◆ **Instructions to follow**
The expected answer is a single number, namely how many lines in the data below hold the word "give".

◆ **Supplied records**
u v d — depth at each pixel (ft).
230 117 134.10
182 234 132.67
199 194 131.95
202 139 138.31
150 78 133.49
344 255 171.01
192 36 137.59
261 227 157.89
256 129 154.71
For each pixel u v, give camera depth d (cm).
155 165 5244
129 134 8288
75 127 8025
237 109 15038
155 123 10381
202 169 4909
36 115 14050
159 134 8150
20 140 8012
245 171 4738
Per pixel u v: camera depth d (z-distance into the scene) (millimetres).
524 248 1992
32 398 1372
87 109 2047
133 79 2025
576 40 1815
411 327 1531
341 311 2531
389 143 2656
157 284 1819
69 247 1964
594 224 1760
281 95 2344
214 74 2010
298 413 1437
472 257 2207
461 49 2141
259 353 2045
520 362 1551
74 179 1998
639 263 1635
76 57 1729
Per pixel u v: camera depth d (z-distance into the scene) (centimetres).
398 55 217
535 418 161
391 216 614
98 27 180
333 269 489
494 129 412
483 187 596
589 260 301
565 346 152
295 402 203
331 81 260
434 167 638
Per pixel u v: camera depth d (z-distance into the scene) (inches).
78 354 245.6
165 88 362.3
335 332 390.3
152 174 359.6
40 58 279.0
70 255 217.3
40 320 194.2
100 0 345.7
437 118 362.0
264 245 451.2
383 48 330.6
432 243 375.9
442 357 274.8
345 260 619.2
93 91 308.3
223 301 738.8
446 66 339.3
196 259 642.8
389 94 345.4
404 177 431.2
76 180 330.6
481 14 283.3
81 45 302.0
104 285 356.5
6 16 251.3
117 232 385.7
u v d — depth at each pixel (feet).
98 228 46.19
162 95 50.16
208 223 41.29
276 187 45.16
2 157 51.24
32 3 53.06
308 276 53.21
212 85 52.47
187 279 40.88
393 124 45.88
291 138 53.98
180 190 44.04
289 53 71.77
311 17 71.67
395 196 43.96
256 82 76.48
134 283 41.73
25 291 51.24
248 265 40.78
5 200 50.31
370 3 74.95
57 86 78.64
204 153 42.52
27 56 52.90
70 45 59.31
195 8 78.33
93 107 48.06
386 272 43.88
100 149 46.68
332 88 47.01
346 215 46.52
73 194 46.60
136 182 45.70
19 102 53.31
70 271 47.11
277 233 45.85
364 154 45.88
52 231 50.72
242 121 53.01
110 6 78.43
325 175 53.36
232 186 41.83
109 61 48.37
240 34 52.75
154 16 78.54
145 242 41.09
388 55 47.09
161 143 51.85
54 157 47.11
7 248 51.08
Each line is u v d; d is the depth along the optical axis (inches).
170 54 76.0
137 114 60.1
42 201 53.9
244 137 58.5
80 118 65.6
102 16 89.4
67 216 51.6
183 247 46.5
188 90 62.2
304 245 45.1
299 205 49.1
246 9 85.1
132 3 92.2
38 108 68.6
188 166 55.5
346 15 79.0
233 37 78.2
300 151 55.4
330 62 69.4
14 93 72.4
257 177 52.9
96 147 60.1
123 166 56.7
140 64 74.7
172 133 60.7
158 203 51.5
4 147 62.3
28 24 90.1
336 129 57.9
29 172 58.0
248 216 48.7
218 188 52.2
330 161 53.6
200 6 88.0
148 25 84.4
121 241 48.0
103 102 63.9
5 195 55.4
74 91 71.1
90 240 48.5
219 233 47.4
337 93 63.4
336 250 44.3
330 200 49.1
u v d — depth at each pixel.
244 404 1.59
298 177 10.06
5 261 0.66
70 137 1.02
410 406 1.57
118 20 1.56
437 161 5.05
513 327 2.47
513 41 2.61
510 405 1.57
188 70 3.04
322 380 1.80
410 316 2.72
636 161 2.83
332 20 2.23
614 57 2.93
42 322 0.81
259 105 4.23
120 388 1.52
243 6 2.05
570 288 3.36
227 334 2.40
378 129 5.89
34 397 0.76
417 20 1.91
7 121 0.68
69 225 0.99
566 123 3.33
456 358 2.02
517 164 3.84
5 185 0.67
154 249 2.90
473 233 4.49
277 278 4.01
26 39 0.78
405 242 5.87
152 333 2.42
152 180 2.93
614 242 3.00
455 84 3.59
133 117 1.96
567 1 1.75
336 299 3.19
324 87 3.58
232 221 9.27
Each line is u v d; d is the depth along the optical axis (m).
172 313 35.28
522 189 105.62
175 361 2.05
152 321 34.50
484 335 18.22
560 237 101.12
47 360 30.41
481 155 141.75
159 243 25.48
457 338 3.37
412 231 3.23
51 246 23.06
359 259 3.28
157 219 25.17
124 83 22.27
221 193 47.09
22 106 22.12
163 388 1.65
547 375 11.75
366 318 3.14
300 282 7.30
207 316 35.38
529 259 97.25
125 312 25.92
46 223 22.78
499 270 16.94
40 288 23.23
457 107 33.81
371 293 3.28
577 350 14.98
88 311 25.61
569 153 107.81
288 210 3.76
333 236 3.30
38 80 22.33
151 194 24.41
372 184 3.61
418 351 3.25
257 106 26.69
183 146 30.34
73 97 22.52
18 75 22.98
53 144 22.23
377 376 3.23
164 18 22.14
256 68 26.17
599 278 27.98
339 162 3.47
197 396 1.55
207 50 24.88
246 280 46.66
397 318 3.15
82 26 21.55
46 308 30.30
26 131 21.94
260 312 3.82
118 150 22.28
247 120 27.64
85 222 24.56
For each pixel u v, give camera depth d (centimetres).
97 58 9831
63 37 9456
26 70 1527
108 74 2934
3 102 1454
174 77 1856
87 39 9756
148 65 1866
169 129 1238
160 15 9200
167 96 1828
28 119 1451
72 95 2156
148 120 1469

◆ **Exercise result**
2